- **Description of the task**
Lay out the text from all the rows below as a JSON list of strings, one string per line, skipping blank lines. Leave the pictures out.

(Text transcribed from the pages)
-.-.-
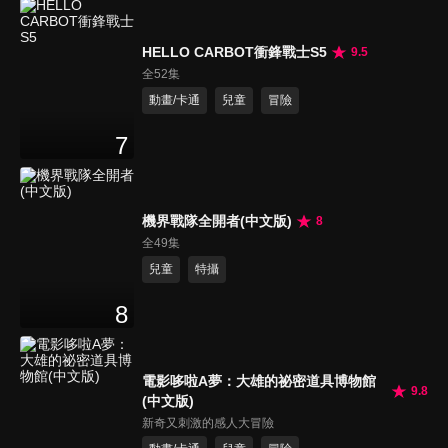
HELLO CARBOT衝鋒戰士S5
9.5
全52集
動畫/卡通
兒童
冒險
7
機界戰隊全開者(中文版)
8
全49集
兒童
特攝
8
電影哆啦A夢：大雄的祕密道具博物館
9.8
(中文版)
新奇又刺激的感人大冒險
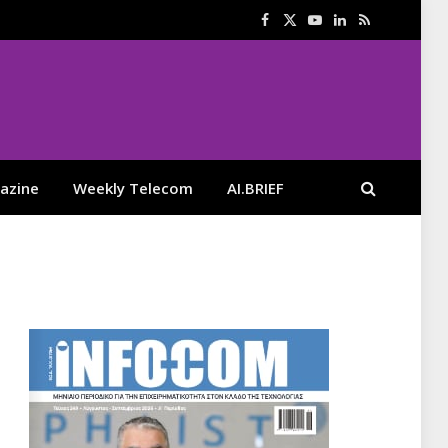
Facebook
X
YouTube
LinkedIn
RSS
(Twitter)
azine
Weekly Telecom
AI.BRIEF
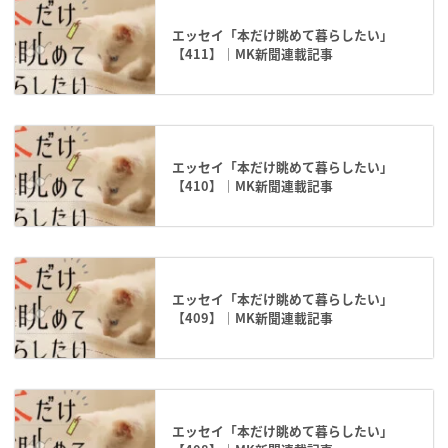
エッセイ「本だけ眺めて暮らしたい」
【411】｜MK新聞連載記事
エッセイ「本だけ眺めて暮らしたい」
【410】｜MK新聞連載記事
エッセイ「本だけ眺めて暮らしたい」
【409】｜MK新聞連載記事
エッセイ「本だけ眺めて暮らしたい」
-.-.-
- **Reply**
[
  "HELLO CARBOT衝鋒戰士S5",
  "9.5",
  "全52集",
  "動畫/卡通",
  "兒童",
  "冒險",
  "7",
  "機界戰隊全開者(中文版)",
  "8",
  "全49集",
  "兒童",
  "特攝",
  "8",
  "電影哆啦A夢：大雄的祕密道具博物館",
  "9.8",
  "(中文版)",
  "新奇又刺激的感人大冒險",
  "Facebook",
  "X",
  "YouTube",
  "LinkedIn",
  "RSS",
  "(Twitter)",
  "azine",
  "Weekly Telecom",
  "AI.BRIEF",
  "エッセイ「本だけ眺めて暮らしたい」",
  "【411】｜MK新聞連載記事",
  "エッセイ「本だけ眺めて暮らしたい」",
  "【410】｜MK新聞連載記事",
  "エッセイ「本だけ眺めて暮らしたい」",
  "【409】｜MK新聞連載記事",
  "エッセイ「本だけ眺めて暮らしたい」"
]